StephenAshmore / terrarium

0 stars 0 forks source link

On Environments #2

Open StephenAshmore opened 3 years ago

StephenAshmore commented 3 years ago

I believe that we originally designed environments to fit the following constraints/requirements:

  1. Environments should be "drop-in" to the overall architecture. That is to say, we should be able to easily take multiple environments and apply any number of agents without code changes to the environments. Specifically, this took the form of an enforced interface for all environments.
  2. Environments should be self-contained, such that someone could write their own environment without needing to understand existing environments.
  3. Agents should be able to "drop in" to an environment and not need any custom code to work with a specific environment.

I think a major goal of terrarium is out-of-distribution training for agents, where agents and environments have an interface that would be the built-in biases/assumption of distribution that allows the agents to maneuver from one environment to the next while still learning. This has led us down a rabbit hole of trying to figure out the interface for agents, how do they interact with the environment that doesn't lead to poor programming design?

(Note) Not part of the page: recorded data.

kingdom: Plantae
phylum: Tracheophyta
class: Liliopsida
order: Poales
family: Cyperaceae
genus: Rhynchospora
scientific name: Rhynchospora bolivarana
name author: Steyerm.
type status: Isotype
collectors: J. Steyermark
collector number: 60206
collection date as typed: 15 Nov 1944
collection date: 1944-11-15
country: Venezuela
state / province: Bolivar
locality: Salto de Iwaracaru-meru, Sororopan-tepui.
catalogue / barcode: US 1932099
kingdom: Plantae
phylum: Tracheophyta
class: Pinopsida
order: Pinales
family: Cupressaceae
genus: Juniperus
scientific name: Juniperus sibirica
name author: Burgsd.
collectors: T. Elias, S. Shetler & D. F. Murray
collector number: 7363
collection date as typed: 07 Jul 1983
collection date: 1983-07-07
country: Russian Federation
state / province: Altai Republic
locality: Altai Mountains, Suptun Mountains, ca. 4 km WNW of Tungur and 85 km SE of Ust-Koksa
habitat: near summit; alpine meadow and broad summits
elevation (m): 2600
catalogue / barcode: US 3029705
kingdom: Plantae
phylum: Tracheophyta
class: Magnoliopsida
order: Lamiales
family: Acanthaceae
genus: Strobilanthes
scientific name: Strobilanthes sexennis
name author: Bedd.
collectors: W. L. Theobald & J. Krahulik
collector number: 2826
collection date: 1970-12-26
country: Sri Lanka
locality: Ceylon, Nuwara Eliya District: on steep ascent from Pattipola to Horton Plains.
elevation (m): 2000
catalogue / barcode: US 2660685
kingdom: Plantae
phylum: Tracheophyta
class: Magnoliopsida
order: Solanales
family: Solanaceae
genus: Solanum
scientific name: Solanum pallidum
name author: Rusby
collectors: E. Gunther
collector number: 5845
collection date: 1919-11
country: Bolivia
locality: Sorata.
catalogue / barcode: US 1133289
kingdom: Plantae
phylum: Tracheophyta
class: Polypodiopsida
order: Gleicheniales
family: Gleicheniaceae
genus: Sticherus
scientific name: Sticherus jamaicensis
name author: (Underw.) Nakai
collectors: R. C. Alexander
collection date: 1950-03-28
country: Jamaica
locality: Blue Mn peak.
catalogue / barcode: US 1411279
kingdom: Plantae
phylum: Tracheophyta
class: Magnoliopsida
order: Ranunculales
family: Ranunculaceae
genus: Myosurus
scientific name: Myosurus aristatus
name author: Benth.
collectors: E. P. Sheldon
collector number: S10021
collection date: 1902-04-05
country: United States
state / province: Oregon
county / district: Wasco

I think this has resulted in each environment having the requirement of designing their own sensors, actuators etc. This has led to the burgeoning environment directories and complexity around the inputs and outputs of an agent that makes it harder to work in the environment instead of easier. I think the question that we need to answer is this:

  1. Can we design an interface for interacting with an environment that does not lead to the need to build every piece of the environment (aka can we reuse tools)?
  2. How can we create that interface to avoid adding new inputs and outputs to an agent as they move from environment to environment?
StephenAshmore commented 3 years ago

In response to question two, I am reminded of industrial robotics where an "agent" is much simpler than we imagine in machine learning. Industrial robots are designed to perform a task over and over again, to certain requirements of precision. When analyzing a problem and designing a robot for an industrial task we consider the Degrees of Freedom that the robot needs. For a simple "pick and place" task, the robot may need only six degrees of freedom: translation on the x and z-axis, height on the y axis, and a clamping mechanism (possibly vacuum suction on/off or close/open a hand). If we considered the problem space of all pick and place tasks where the robot only had these six degrees of freedom, we could design an environment and tool interface that any agent could ascribe to. We would not need to worry about adding another actuator, as we've limited the environments to that many degrees of freedom.

We could do something similar for our environments. Enforce upon each agent that they will have a certain set of sensors for all environments (like a human has only sight, smell, etc), and a certain number of actuators. All environments would need to be able to send data to and receive commands from the agent in the required format. Tools would then be objects that exist in the environment, and the agent need not know about them. The agent could learn to use the tools, or it could ignore them. Tools could also be more easily shared. Further, environments would simply need to map their internal state to a vector for the agent to consume, and then map the agent's command vector to effects in the environment.